■ **TASK GOAL**
Say the number of lines in the records below that hold the word "Right", and only that number.

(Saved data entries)
- - - - - - -
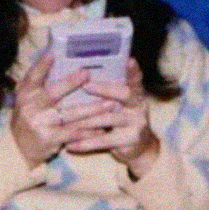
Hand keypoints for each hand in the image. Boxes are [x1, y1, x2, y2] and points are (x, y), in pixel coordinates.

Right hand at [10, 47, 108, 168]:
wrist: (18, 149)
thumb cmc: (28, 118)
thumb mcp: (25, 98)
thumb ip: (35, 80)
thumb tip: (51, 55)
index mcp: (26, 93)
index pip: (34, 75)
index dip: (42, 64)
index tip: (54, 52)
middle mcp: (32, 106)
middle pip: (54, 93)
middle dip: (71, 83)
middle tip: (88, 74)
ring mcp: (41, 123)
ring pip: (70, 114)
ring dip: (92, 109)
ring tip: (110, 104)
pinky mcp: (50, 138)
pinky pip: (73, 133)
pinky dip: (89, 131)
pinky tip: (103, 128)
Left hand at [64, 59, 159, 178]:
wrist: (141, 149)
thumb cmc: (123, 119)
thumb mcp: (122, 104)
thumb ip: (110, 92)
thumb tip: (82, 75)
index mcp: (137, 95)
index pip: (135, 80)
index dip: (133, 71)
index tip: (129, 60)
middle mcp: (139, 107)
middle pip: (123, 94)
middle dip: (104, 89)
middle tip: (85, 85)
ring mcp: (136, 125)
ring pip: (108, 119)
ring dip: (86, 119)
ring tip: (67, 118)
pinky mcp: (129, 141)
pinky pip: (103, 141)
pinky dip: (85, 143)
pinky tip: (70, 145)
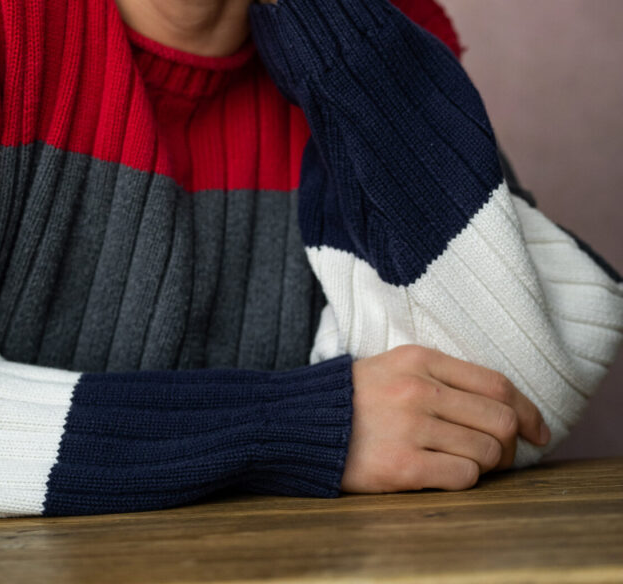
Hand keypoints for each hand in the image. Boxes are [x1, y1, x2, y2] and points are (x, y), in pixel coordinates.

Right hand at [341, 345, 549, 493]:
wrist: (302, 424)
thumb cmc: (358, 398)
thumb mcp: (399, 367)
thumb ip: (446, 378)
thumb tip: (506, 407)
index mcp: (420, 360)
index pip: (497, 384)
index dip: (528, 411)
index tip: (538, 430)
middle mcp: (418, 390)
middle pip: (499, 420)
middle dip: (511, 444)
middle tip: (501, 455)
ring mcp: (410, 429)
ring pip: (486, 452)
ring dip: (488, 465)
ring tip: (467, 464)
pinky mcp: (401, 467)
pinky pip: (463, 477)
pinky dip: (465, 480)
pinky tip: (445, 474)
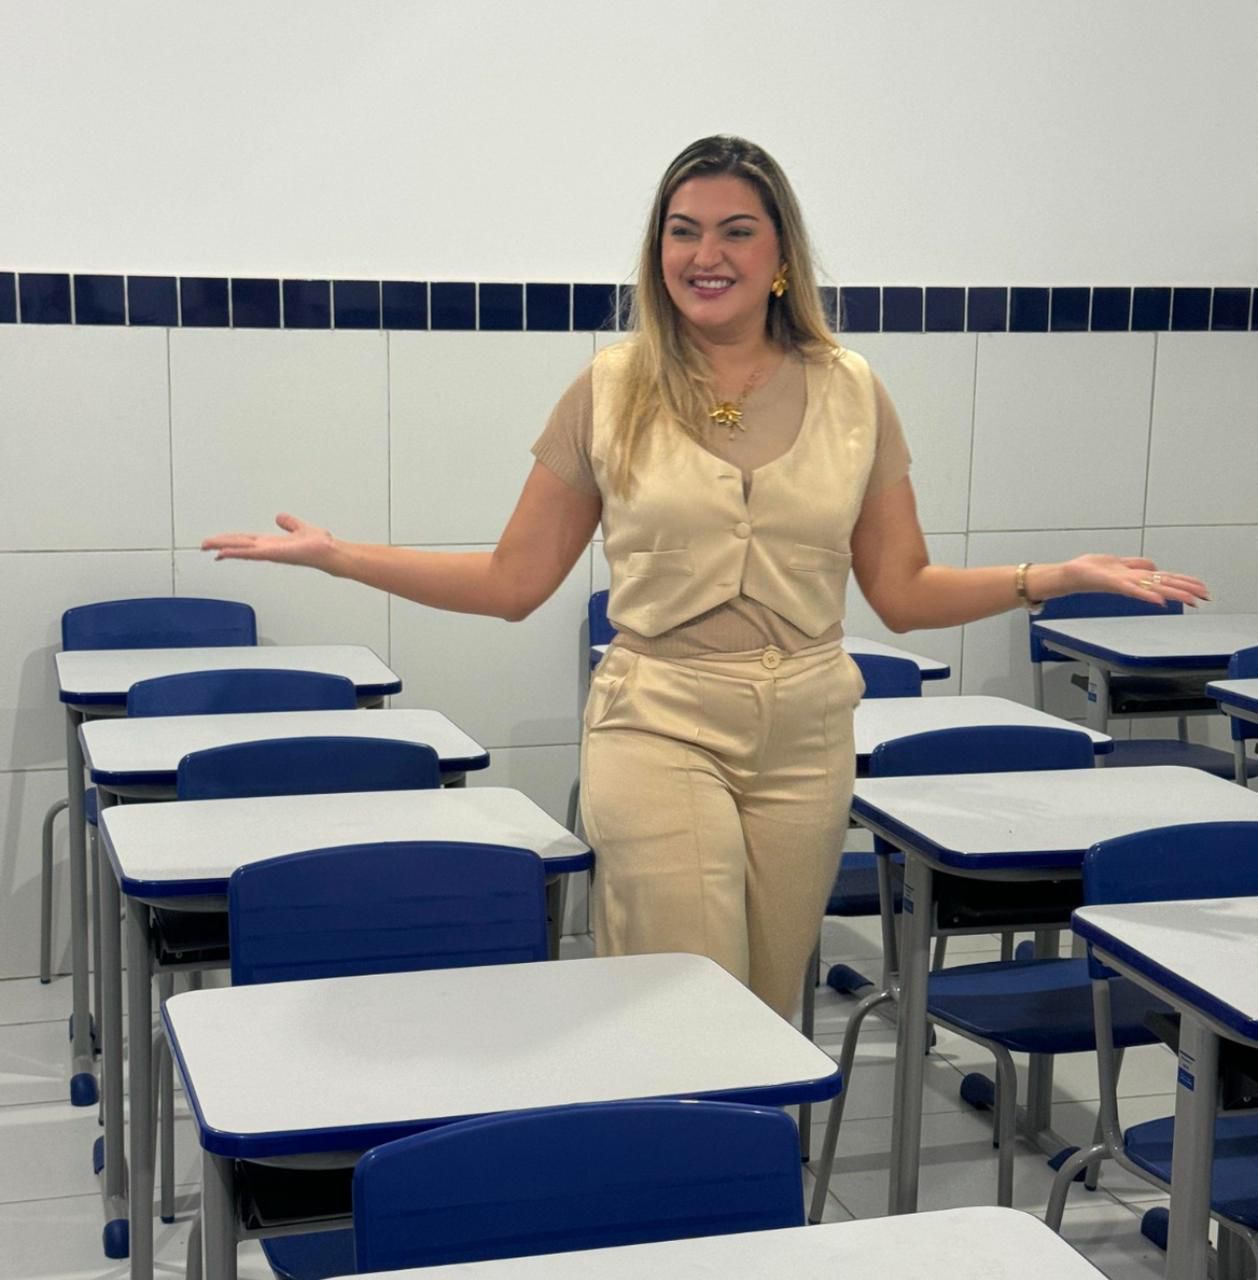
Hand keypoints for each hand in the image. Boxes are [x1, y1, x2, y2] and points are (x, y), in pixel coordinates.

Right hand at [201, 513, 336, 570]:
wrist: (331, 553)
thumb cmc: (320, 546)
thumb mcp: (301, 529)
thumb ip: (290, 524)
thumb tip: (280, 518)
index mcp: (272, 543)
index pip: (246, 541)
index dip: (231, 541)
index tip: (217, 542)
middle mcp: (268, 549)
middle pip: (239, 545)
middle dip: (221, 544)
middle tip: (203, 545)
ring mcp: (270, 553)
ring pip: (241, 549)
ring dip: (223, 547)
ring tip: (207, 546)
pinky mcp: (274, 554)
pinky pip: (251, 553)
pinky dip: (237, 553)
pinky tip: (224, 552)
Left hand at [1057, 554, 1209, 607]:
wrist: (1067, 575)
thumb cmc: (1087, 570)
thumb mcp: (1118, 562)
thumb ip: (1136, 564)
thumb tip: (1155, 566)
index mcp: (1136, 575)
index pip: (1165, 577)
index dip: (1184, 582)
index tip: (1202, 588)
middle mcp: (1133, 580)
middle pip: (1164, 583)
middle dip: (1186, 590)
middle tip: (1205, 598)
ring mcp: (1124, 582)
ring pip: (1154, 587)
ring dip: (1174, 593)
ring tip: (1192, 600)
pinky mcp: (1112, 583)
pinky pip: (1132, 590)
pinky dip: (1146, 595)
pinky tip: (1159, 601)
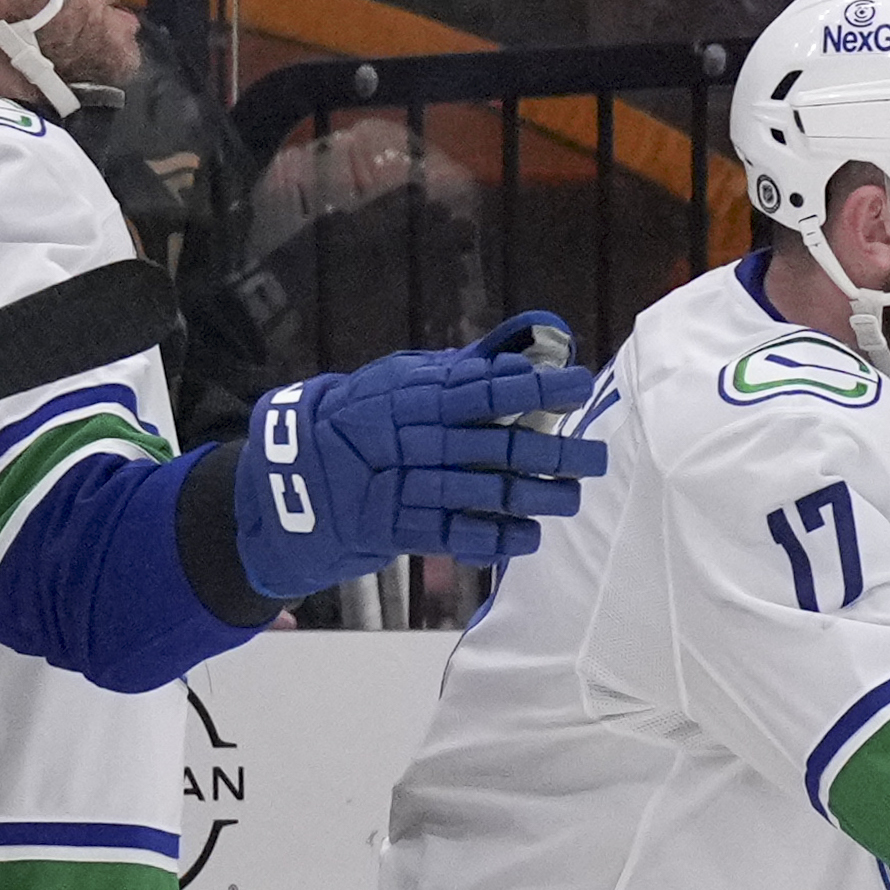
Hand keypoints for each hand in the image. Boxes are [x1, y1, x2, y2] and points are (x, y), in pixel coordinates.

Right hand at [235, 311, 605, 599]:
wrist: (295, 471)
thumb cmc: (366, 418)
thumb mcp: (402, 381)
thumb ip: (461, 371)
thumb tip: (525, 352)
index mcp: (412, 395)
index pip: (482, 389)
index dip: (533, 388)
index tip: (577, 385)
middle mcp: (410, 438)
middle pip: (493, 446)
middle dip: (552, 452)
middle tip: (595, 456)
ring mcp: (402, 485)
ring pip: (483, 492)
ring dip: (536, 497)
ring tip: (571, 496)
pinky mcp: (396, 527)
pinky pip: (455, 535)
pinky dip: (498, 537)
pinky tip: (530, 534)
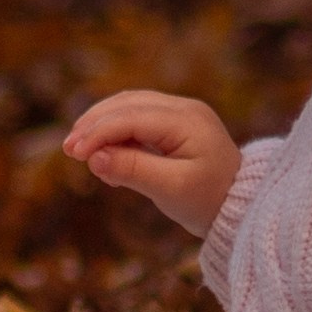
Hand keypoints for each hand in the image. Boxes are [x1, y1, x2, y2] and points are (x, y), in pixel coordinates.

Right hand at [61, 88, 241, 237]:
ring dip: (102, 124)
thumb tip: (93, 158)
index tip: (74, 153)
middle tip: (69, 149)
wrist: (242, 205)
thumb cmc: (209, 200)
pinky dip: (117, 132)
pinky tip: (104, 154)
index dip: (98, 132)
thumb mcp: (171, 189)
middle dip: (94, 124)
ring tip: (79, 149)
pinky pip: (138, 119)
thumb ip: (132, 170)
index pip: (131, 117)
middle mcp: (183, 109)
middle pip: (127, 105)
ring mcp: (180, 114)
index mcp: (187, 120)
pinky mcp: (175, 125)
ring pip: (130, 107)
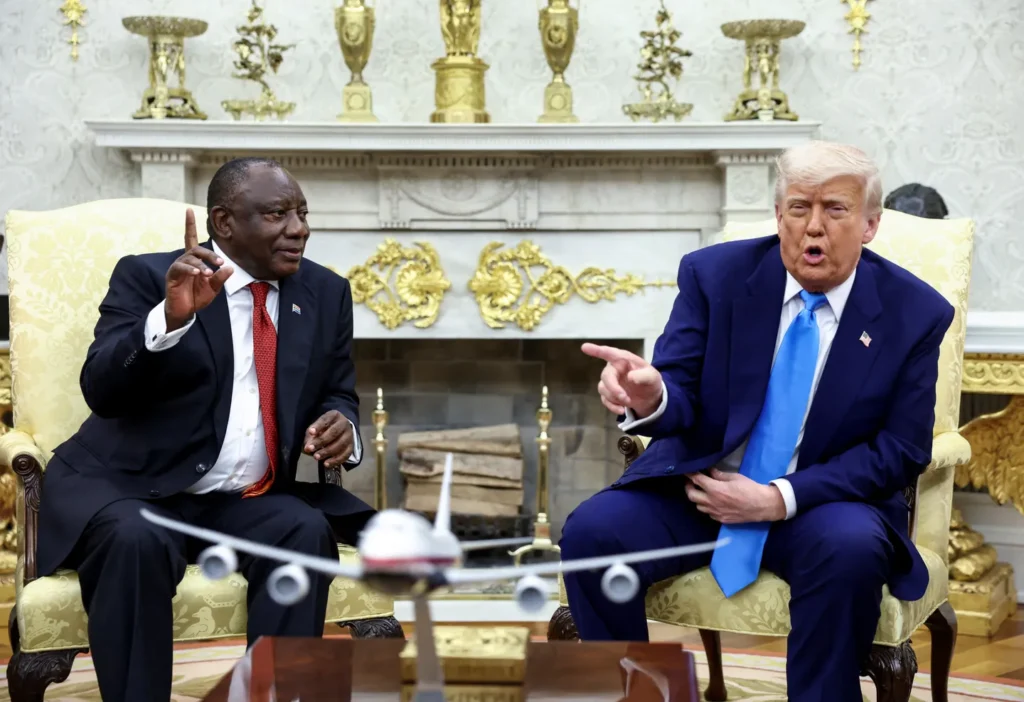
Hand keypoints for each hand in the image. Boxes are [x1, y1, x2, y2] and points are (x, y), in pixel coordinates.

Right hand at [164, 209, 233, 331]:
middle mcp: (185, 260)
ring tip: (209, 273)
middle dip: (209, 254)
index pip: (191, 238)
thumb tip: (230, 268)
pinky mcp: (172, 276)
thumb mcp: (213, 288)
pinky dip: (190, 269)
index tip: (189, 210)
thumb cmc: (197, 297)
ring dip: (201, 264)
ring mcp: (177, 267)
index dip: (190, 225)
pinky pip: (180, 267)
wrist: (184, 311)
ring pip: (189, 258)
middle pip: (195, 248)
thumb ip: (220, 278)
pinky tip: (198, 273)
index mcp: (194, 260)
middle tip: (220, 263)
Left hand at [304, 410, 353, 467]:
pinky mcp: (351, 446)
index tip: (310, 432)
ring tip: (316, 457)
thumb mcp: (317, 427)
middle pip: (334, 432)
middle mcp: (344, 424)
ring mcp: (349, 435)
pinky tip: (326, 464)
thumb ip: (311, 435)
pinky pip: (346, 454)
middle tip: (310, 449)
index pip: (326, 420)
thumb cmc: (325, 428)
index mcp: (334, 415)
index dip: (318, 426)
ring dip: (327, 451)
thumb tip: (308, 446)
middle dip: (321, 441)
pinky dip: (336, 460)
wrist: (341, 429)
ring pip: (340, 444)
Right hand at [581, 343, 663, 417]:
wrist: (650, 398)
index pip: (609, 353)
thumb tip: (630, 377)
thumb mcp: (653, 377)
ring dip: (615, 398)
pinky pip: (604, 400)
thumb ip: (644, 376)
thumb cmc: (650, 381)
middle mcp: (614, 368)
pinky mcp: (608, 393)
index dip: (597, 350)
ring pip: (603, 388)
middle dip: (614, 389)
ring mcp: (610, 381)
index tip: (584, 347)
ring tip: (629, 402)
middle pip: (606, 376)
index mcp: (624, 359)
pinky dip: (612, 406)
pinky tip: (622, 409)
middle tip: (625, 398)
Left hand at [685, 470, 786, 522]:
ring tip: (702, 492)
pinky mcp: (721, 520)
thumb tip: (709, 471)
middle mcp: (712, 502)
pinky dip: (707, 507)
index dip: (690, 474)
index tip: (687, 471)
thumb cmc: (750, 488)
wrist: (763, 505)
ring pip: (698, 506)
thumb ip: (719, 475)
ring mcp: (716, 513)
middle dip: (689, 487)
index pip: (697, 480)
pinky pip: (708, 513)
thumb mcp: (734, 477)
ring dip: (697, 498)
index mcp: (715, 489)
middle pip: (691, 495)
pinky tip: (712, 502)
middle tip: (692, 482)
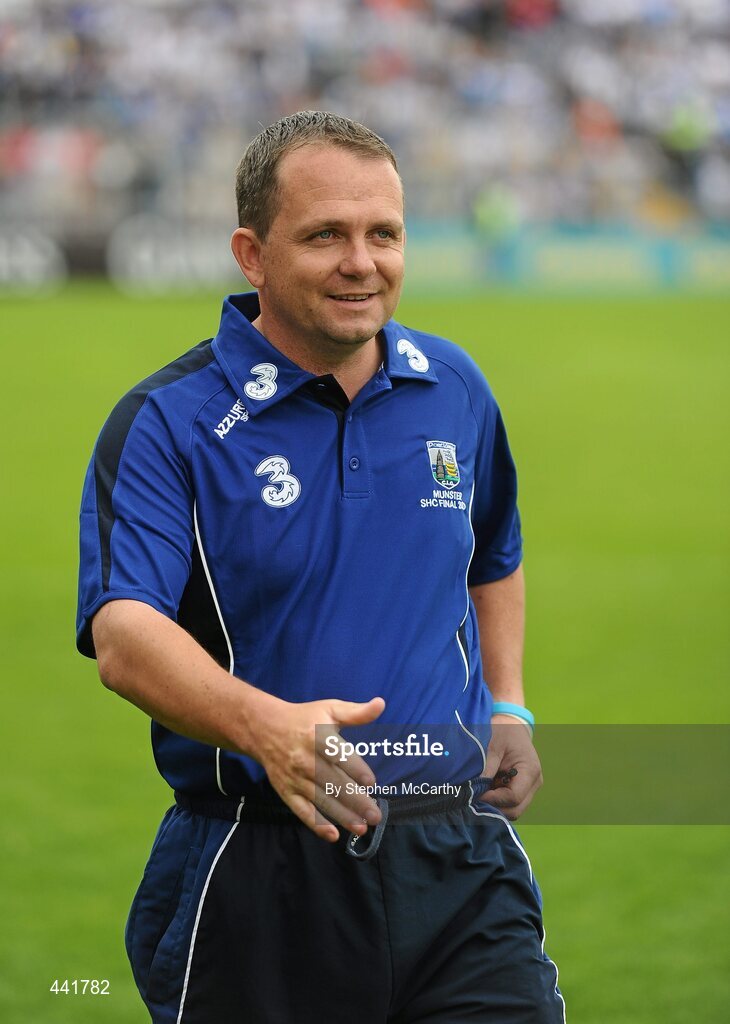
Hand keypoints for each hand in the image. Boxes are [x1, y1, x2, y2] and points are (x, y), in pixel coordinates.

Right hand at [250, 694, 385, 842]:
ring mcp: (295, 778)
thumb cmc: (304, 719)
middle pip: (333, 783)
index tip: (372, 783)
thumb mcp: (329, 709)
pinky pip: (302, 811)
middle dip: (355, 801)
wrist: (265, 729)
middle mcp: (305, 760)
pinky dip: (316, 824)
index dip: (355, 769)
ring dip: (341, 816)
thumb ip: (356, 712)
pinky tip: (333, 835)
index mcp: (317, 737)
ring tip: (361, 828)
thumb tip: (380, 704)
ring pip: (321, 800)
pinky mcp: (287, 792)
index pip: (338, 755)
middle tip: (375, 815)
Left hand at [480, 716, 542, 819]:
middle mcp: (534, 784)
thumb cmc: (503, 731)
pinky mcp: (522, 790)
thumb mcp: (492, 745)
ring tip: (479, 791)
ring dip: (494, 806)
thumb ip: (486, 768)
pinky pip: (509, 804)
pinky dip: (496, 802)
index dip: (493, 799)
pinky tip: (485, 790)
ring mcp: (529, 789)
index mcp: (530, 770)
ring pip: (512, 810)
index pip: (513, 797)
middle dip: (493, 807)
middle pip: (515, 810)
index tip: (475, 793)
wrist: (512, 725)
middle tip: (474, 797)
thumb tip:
- - - - - - -
■ **OUTPUT OF THE EXERCISE**
8